"Voces"

Sara Mehrgut.



Mis lánguidos pasos se orientaron desde el portal en dirección al trabajo. Era un martes insípido. Anhelaba el medio día y su siesta y, sobre todo, mi almohada. En mis ojos, una cándida persiana pedía protagonismo ante la ventolera que azotaba el paseo.
Sin embargo, la mañana andaba ajetreada: muchos coches y los cafés en las terrazas. Toda mi atención se concentraba en abrir los ojos en el momentito justo, para evitar el choque con la olorosa entrega del repostero, con el niño que va a clase de mala gana o con una bicicleta. Ausente, como un maniquí… Eran los efectos de una claustrofóbica noche como la pasada.
Quizás estuviese enfermo… Al peinarme con las manos el cabello, percibí helados mis nudillos. Las palmas, las venas, la piel, pedían ser enguantadas. Mi mirada se empañó en su último pestañeo y sonreí con una mueca torcida. No más lágrimas, me supliqué tragando saliva: el cupo familiar estaba más que rebosado.
Cerré de nuevo los ojos al llegar al cruce. Concentrado en disipar el incipiente dolor de cabeza, escuché un lamento. Era un grito suave, casi silencioso pero agónico. Al momento, alarmado, miré a mí alrededor. Diríase que me comí con la vista todo lo que tenía a mi alcance, provocando que el resto de peatones que esperaban al semáforo me observaran con curiosidad. En algún sitio había leído que no descansar bien podía producirte alucinaciones...
Volví a escuchar el lamento, un agudo lloro, lejano, y entonces me convencí de que salía de mi mismo. Tenso y expectante, empapé mis labios resecos. Una niña con la naricita muy chata se rió de mis espasmos; su madre le atusó el brazo para que siguiera sus tacones a través del paso de cebra.
Sin más dilaciones me detuve frente a la puerta del edificio plateado, consciente de que, fuera lo que fuese aquello que provocaba mi cortocircuito mental, allí no iba a encontrar a nadie en quien confiar si algo marchaba mal en mi cabeza. Asomé la vista a través del ventanuco de cristal que rodea la puerta y, reparando en la afluencia del recibidor, me ajusté la corbata y entré.

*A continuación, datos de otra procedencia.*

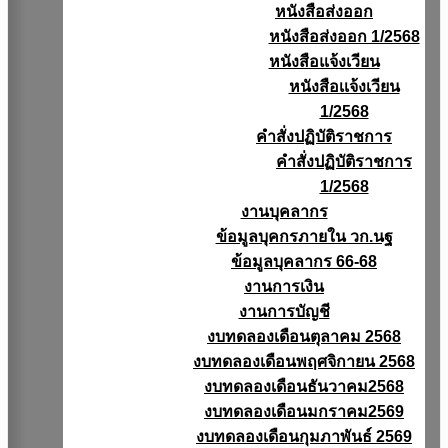
หนังสือส่งออก
หนังสือส่งออก 1/2568
หนังสือแจ้งเวียน
หนังสือเเจ้งเวียน
1/2568
คำสั่งปฏิบัติราชการ
คำสั่งปฏิบัติราชการ
1/2568
งานบุคลากร
ข้อมูลบุคกรภายใน วก.นฐ
ข้อมูลบุคลากร 66-68
งานการเงิน
งานการบัญชี
งบทดลองเดือนตุลาคม 2568
งบทดลองเดือนพฤศจิกายน 2568
งบทดลองเดือนธันวาคม2568
งบทดลองเดือนมกราคม2569
งบทดลองเดือนกุมภาพันธ์ 2569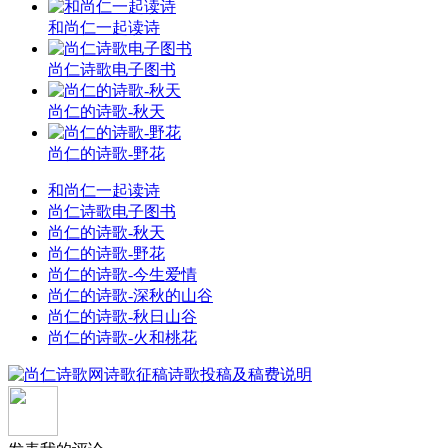
和尚仁一起读诗
尚仁诗歌电子图书
尚仁的诗歌-秋天
尚仁的诗歌-野花
和尚仁一起读诗
尚仁诗歌电子图书
尚仁的诗歌-秋天
尚仁的诗歌-野花
尚仁的诗歌-今生爱情
尚仁的诗歌-深秋的山谷
尚仁的诗歌-秋日山谷
尚仁的诗歌-火和桃花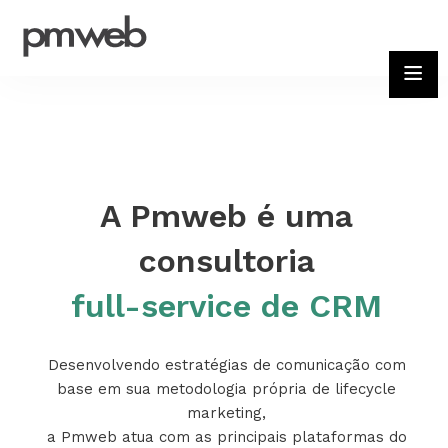
A Pmweb é uma
consultoria
full-service de CRM
Desenvolvendo estratégias de comunicação com
base em sua metodologia própria de lifecycle
marketing,
a Pmweb atua com as principais plataformas do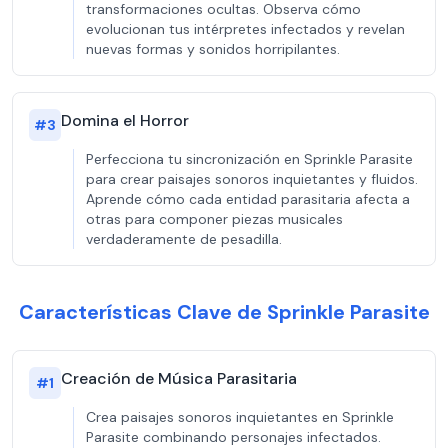
transformaciones ocultas. Observa cómo
evolucionan tus intérpretes infectados y revelan
nuevas formas y sonidos horripilantes.
Domina el Horror
#
3
Perfecciona tu sincronización en Sprinkle Parasite
para crear paisajes sonoros inquietantes y fluidos.
Aprende cómo cada entidad parasitaria afecta a
otras para componer piezas musicales
verdaderamente de pesadilla.
Características Clave de Sprinkle Parasite
Creación de Música Parasitaria
#
1
Crea paisajes sonoros inquietantes en Sprinkle
Parasite combinando personajes infectados.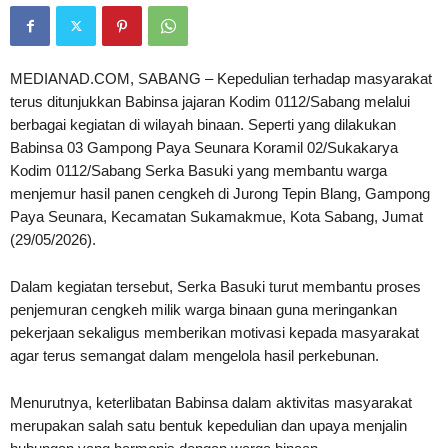
MEDIANAD.COM, SABANG – Kepedulian terhadap masyarakat
terus ditunjukkan Babinsa jajaran Kodim 0112/Sabang melalui
berbagai kegiatan di wilayah binaan. Seperti yang dilakukan
Babinsa 03 Gampong Paya Seunara Koramil 02/Sukakarya
Kodim 0112/Sabang Serka Basuki yang membantu warga
menjemur hasil panen cengkeh di Jurong Tepin Blang, Gampong
Paya Seunara, Kecamatan Sukamakmue, Kota Sabang, Jumat
(29/05/2026).
Dalam kegiatan tersebut, Serka Basuki turut membantu proses
penjemuran cengkeh milik warga binaan guna meringankan
pekerjaan sekaligus memberikan motivasi kepada masyarakat
agar terus semangat dalam mengelola hasil perkebunan.
Menurutnya, keterlibatan Babinsa dalam aktivitas masyarakat
merupakan salah satu bentuk kepedulian dan upaya menjalin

Al sentarme en mi despacho, creí que volvían las voces. La palabra <<C-A-F-E-I-N-A>>, con cada una de sus letras, bailó sobre mi escritorio. Al punto me levanté y volví a ponerme la americana para salir de la oficina. Un golpe sordo sobre los zapatos me descubrió el interfono. Acababa de caer de uno de mis bolsillos. Me apoyé en el marco de la puerta y me lo acerqué con pulso tembloroso a la oreja. Mi mujer cantaba... Tras nuestra primera noche en vela por la fiebre y los lloros del pequeño, ella aún entonaba una animada nana.